◆ Working data:

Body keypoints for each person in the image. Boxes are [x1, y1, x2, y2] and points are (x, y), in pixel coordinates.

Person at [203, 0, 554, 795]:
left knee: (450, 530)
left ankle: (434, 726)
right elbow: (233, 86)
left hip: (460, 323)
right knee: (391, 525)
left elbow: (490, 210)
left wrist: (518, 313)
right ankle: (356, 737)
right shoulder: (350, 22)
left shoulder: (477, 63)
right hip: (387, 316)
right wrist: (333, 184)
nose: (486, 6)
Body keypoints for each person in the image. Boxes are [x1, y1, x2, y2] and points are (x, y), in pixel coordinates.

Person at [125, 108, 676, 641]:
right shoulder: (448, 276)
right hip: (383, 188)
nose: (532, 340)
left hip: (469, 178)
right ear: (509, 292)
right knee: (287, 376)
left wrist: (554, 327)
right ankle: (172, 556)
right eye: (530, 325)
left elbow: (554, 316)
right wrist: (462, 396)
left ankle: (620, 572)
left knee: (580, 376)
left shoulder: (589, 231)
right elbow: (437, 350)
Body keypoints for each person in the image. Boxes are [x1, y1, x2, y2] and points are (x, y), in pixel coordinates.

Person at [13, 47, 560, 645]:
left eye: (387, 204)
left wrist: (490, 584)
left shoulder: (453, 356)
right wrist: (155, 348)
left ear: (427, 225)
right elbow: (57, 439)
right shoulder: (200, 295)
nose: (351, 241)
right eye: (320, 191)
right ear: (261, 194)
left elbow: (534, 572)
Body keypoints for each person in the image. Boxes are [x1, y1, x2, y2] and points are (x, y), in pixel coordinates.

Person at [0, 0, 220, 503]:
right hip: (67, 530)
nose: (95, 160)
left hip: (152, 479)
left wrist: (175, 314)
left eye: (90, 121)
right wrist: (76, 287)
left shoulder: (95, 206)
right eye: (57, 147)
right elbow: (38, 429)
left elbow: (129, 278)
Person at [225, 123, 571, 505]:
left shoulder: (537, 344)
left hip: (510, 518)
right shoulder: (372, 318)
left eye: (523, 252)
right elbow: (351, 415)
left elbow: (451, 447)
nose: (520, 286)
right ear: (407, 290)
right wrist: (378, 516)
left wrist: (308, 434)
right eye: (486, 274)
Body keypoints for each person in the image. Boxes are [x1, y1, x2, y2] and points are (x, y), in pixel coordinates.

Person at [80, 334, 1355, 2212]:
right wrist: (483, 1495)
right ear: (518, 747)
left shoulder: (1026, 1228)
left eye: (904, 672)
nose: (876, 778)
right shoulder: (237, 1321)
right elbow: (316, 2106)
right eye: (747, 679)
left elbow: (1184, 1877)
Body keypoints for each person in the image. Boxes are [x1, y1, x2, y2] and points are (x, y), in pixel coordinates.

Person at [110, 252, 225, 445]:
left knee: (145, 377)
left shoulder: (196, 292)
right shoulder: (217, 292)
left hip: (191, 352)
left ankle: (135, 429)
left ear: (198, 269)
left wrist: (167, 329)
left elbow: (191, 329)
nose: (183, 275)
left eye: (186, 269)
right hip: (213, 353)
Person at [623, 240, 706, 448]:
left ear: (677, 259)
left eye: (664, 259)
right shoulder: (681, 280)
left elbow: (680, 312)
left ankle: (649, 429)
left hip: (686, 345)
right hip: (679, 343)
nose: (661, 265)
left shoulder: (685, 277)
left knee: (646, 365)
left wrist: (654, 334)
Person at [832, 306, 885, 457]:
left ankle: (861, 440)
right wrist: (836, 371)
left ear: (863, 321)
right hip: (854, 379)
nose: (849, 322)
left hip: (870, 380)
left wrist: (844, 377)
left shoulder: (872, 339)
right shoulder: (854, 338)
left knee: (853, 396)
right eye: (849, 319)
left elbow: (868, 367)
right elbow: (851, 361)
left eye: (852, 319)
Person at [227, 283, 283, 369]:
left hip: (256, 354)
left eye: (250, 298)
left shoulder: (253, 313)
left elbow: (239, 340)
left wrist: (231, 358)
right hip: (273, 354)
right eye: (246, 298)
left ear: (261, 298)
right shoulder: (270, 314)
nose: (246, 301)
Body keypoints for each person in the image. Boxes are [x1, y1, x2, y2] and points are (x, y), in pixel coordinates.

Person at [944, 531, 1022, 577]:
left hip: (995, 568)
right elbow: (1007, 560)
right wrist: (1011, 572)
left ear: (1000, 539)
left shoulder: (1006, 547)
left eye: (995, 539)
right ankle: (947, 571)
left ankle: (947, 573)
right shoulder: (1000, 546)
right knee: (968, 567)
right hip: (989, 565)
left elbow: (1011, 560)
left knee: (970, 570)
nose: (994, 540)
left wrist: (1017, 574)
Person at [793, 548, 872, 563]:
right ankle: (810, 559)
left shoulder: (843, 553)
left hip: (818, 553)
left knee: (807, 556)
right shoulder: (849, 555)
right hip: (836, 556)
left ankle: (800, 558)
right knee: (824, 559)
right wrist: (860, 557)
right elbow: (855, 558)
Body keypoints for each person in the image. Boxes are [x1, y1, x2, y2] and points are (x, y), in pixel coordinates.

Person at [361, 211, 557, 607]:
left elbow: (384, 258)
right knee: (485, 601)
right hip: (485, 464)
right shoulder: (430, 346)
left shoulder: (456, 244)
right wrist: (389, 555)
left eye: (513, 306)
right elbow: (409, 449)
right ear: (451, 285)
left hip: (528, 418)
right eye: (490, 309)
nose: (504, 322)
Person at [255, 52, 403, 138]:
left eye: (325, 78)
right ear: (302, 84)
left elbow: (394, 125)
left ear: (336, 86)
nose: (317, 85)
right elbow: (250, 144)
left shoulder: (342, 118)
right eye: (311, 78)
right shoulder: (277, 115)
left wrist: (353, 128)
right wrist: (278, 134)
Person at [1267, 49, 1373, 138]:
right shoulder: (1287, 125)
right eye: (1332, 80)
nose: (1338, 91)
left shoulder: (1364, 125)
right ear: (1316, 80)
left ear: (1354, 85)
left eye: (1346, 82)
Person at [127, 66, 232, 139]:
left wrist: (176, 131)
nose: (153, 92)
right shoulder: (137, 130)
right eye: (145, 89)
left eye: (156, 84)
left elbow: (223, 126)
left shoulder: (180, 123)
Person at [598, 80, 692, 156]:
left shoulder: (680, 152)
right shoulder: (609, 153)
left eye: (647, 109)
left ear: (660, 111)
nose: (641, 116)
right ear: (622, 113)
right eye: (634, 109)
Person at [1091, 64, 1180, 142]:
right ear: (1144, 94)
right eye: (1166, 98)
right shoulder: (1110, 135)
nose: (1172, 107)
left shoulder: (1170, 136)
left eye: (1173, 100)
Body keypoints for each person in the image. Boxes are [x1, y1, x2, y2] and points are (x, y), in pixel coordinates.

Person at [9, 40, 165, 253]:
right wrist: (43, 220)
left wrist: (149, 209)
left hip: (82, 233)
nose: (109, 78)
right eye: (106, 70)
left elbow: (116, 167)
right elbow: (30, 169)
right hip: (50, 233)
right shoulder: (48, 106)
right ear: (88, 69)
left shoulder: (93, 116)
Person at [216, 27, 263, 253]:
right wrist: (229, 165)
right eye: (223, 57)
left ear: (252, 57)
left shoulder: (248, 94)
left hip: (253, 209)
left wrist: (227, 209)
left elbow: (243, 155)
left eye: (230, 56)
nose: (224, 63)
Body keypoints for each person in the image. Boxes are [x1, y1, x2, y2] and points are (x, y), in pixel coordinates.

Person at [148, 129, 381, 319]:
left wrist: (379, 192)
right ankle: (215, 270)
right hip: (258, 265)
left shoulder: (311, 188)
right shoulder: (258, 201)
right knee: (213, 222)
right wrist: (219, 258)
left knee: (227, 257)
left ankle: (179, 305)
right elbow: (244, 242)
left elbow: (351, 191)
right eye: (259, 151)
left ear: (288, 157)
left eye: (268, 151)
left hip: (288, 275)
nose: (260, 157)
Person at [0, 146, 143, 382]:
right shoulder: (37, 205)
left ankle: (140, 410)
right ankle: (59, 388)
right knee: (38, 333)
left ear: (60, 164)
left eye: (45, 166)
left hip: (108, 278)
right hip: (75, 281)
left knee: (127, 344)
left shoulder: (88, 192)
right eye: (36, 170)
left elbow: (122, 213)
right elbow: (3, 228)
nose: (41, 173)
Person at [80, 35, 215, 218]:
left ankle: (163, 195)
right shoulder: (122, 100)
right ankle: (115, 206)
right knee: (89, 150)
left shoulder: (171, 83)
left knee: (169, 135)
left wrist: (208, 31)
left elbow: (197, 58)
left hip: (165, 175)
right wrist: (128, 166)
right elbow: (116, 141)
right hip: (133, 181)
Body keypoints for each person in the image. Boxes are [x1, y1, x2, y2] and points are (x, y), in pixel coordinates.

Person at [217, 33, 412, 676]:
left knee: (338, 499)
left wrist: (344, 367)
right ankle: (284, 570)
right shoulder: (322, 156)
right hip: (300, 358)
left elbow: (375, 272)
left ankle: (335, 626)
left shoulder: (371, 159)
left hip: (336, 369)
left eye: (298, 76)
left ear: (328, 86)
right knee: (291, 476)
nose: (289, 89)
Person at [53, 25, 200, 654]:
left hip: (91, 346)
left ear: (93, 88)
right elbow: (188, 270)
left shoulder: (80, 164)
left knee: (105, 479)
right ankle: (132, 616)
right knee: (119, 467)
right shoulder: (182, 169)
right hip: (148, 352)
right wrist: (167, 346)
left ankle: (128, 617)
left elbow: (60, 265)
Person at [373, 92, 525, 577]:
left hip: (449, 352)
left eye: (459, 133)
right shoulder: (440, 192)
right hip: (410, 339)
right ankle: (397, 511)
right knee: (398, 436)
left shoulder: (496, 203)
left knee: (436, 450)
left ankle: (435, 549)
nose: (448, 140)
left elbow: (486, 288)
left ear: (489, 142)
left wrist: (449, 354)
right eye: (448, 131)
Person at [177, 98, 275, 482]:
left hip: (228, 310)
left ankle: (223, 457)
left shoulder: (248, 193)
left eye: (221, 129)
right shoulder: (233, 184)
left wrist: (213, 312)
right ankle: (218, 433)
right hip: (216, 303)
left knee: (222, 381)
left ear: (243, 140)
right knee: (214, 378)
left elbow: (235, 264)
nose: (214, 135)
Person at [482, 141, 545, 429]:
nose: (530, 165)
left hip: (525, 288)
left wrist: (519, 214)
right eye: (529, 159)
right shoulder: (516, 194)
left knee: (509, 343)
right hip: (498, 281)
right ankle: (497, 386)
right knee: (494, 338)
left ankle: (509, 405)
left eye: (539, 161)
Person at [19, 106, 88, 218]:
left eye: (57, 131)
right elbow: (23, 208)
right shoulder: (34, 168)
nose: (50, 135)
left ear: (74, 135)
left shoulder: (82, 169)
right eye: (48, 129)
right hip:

◆ Exercise description:
Reproduce, please, the lines of the material from its first line down to the line containing "right eye: (486, 274)", keeping both ends and nothing beyond them.

◆ The completed task:
Body keypoints for each person in the image. Boxes are [x1, y1, x2, y2] and points are (x, y), in pixel coordinates.

Person at [203, 0, 554, 795]:
left knee: (450, 530)
left ankle: (434, 726)
right elbow: (233, 86)
left hip: (460, 323)
right knee: (391, 525)
left elbow: (490, 210)
left wrist: (518, 313)
right ankle: (356, 737)
right shoulder: (350, 22)
left shoulder: (477, 63)
right hip: (387, 316)
right wrist: (333, 184)
nose: (486, 6)
Body keypoints for each person in the image. Boxes are [x1, y1, x2, y2] and points are (x, y), in pixel coordinates.

Person at [125, 108, 676, 641]:
right shoulder: (448, 276)
right hip: (383, 188)
nose: (532, 340)
left hip: (469, 178)
right ear: (509, 292)
right knee: (287, 376)
left wrist: (554, 327)
right ankle: (172, 556)
right eye: (530, 325)
left elbow: (554, 316)
right wrist: (462, 396)
left ankle: (620, 572)
left knee: (580, 376)
left shoulder: (589, 231)
right elbow: (437, 350)
Body keypoints for each person in the image. Boxes are [x1, y1, x2, y2] and points are (x, y), in pixel coordinates.

Person at [13, 47, 560, 645]:
left eye: (387, 204)
left wrist: (490, 584)
left shoulder: (453, 356)
right wrist: (155, 348)
left ear: (427, 225)
right elbow: (57, 439)
right shoulder: (200, 295)
nose: (351, 241)
right eye: (320, 191)
right ear: (261, 194)
left elbow: (534, 572)
Body keypoints for each person in the image. Boxes are [x1, y1, x2, y2] and points are (x, y), in pixel coordinates.

Person at [0, 0, 220, 503]:
right hip: (67, 530)
nose: (95, 160)
left hip: (152, 479)
left wrist: (175, 314)
left eye: (90, 121)
right wrist: (76, 287)
left shoulder: (95, 206)
right eye: (57, 147)
right elbow: (38, 429)
left elbow: (129, 278)
Person at [225, 123, 571, 505]:
left shoulder: (537, 344)
left hip: (510, 518)
right shoulder: (372, 318)
left eye: (523, 252)
right elbow: (351, 415)
left elbow: (451, 447)
nose: (520, 286)
right ear: (407, 290)
right wrist: (378, 516)
left wrist: (308, 434)
right eye: (486, 274)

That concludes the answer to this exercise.